Falls risk stratification is complex and difficult to achieve due to the many variables that contribute to patient fall risk. More than 35 factors are believed to contribute directly to inpatient falls. Falls risk assessment tools must be sufficiently sensitive to identify all at-risk patients and sufficiently specific to avoid diverting hospital resources needlessly. At present, more than 15 falls risk assessment tools have been described, and 3 tools have been validated in multiple studies of different patient populations: the Saint Thomas’s Risk Assessment Tool in Falling Elderly Inpatients (STRATIFY), the Morse Falls Scale (MFS), and the Hendrich Fall Risk Model II (H2Model).1 A review of 31 articles, including 22 previously un-reviewed studies, recommended 7 assessment tools, including the Timed Up-and-Go test, STRATIFY, and H2Model.2
Falls risk assessment tools are typically applicable in specific populations, and, in most cases, the ability of specific tools to identify at-risk patients depends on the patient population and other variables that are specific to the locale.1,2 To ensure validity, each tool must be assessed in the location and patient population and in the context of the balance between specificity and sensitivity.
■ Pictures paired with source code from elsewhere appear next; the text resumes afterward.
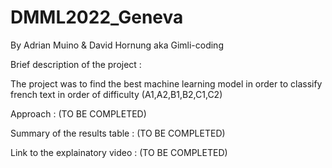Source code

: # DMML2022_Geneva
By Adrian Muino & David Hornung aka Gimli-coding

Brief description of the project : 

The project was to find the best machine learning model in order to classify french text in order of difficulty (A1,A2,B1,B2,C1,C2)

Approach : (TO BE COMPLETED)


Summary of the results table : (TO BE COMPLETED)


Link to the explainatory video : (TO BE COMPLETED)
Both reviews present data from numerous studies of falls risk assessment tools and provide information regarding tool performance for specific conditions and patient populations. Highlights include a summary of research that directly compared falls risk tools in one environment; recommendation of tools that are useful in medical-surgical and surgical units; and discussion of a Cochrane review that analyzed 41 intervention studies. For instance, comparison of the H2Model with the MFS and STRATIFY in an Italian study in an acute geriatric unit resulted in sensitivity and specificity of 70% and 61% for the H2Model at a cutoff score of ≥ 5, while the MFS had a higher sensitivity (88%) and lower specificity (48.3%) in the same population. The lower specificity and greater ease of use of the H2Model was deemed more suitable in this patient population.1 Studies that evaluated the STRATIFY, H2M, and MFS in medical and surgical units showed that STRATIFY performed best in medical patients younger than 65 years old, with a sensitivity of 35% to 93% and specificity of 46.7% to 93%.2 However, STRATIFY failed to predict inpatient falls in elderly patients. Under similar conditions, the MFS had a sensitivity of 57% and 88% and a specificity of 73% and 48%. TIn medical and surgical units, no single tool had sensitivity and specificity over 70%, and the H2Model and STRATIFY were better at identifying patients at low risk. Similarly, in the inpatient rehabilitation setting, few tools demonstrated high sensitivity, and STRATIFY had a specificity below 70% and poor sensitivity under these conditions. Variable efficacy of the different tools under diverse conditions highlights the need for validation.
1. Simpson JR, Tosenthal LD, Cumbler EU, Likosky DJ. Inpatient falls: defining the problem and identifying possible solutions. Part I: An evidence-based review. Neurohospitalist. 2013;3(3):135-143.
2. Lee J, Geller AI, Strasser DC. Analytical review: focus on fall screening assessments. Physical Med Rehab. 2013;5:609-621.